• **Entries taken from a collection**:
______
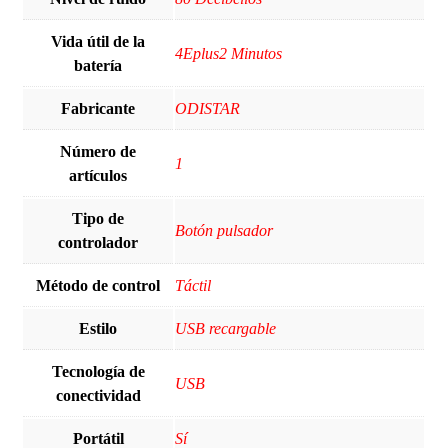
Vida útil de la
4Eplus2 Minutos
batería
Fabricante
ODISTAR
Número de
‎1
artículos
Tipo de
Botón pulsador
controlador
Método de control
Táctil
Estilo
USB recargable
Tecnología de
USB
conectividad
Portátil
Sí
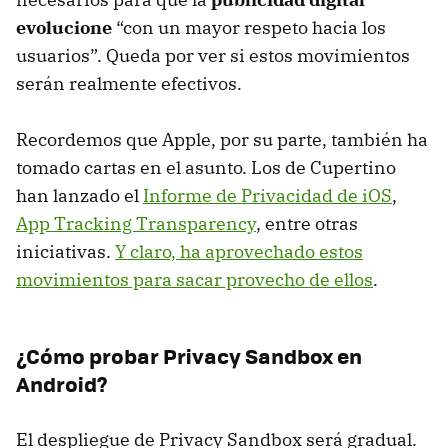
evolucione
“con un mayor respeto hacia los
usuarios”. Queda por ver si estos movimientos
serán realmente efectivos.
Recordemos que Apple, por su parte, también ha
tomado cartas en el asunto. Los de Cupertino
han lanzado el
Informe de Privacidad de iOS
,
App Tracking Transparency
, entre otras
iniciativas.
Y claro, ha aprovechado estos
movimientos para sacar provecho de ellos
.
¿Cómo probar Privacy Sandbox en
Android?
El despliegue de Privacy Sandbox será gradual.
______
• **What you have to do**: Copy out these lines again, swapping every "Privacy Sandbox" for "Sandbox de Privacidad" and changing nothing else. Leave the pictures out of your answer.

• **Written response**:
Vida útil de la
4Eplus2 Minutos
batería
Fabricante
ODISTAR
Número de
‎1
artículos
Tipo de
Botón pulsador
controlador
Método de control
Táctil
Estilo
USB recargable
Tecnología de
USB
conectividad
Portátil
Sí
evolucione
“con un mayor respeto hacia los
usuarios”. Queda por ver si estos movimientos
serán realmente efectivos.
Recordemos que Apple, por su parte, también ha
tomado cartas en el asunto. Los de Cupertino
han lanzado el
Informe de Privacidad de iOS
,
App Tracking Transparency
, entre otras
iniciativas.
Y claro, ha aprovechado estos
movimientos para sacar provecho de ellos
.
¿Cómo probar Sandbox de Privacidad en
Android?
El despliegue de Sandbox de Privacidad será gradual.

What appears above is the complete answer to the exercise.